Perhaps even more comical is the bug that triggered the explosion—the culprit being a line of code that tried to fit a 64-bit number into a 16-bit space. As far as we know, the rest of the code was perfect, but this simple memory allocation error laid waste to $7 billion and 10 years of effort. According to James Gleick, the programmer's thought process while writing this was that the number would never exceed a 64-bit limit. However, the Ariane 5 was much faster than the previous Ariane 4, which was what they had based their numbers on. Fortunately, the craft was unmanned, and no one was hurt in the process.
Special mention: World’s First Computer Bug (1947)
In 1947, a team of computer scientists and engineers at Harvard University in Cambridge, Massachusetts, found that their computer, the Mark II, was delivering consistent errors. When they opened the computer’s hardware, they found ... a moth. The trapped insect had disrupted the electronics of the computer.

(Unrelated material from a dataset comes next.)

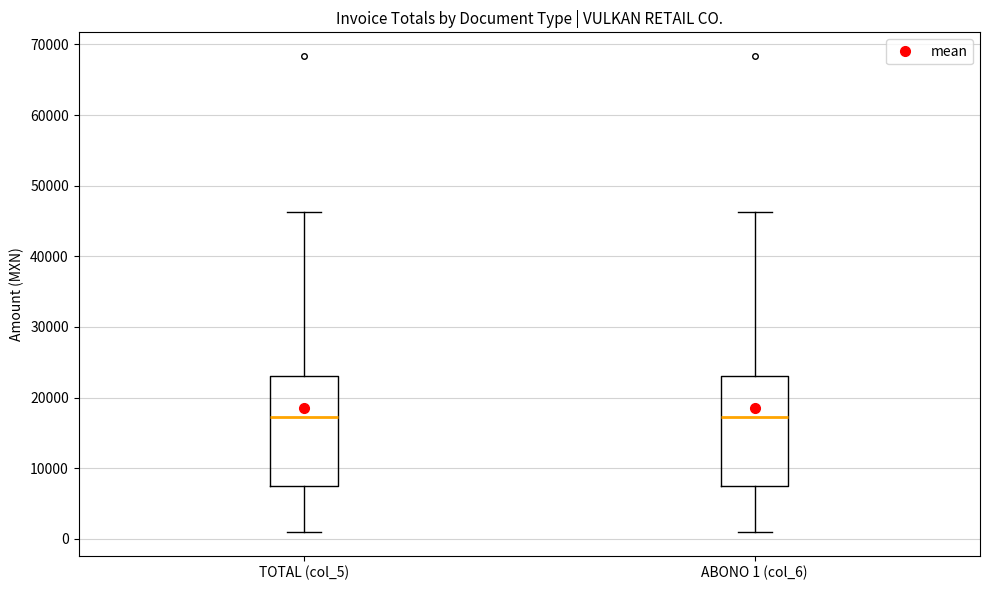

Reading left to right, read every box against the y-axis: the position of its median line, the range the box covers, and the ends of its whiskers. The values are not printed on the chart, so give them approximately, as read against the axis.

TOTAL (col_5): median 17000, box 7000 to 23000, whiskers 1000 to 46000
ABONO 1 (col_6): median 17000, box 7000 to 23000, whiskers 1000 to 46000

The moth was removed and taped into the computer's logbook with a note that read, "First actual case of bug being found." Although this "bug" wasn't a software error but a physical issue, yet it has become an iconic part of computing history and is the origin of the term we now use to describe flaws or errors in programs and systems. The term "bug" was already used by engineers to describe technical glitches, this incident became famous and popularized the use of the term "bug" to refer to issues in computing.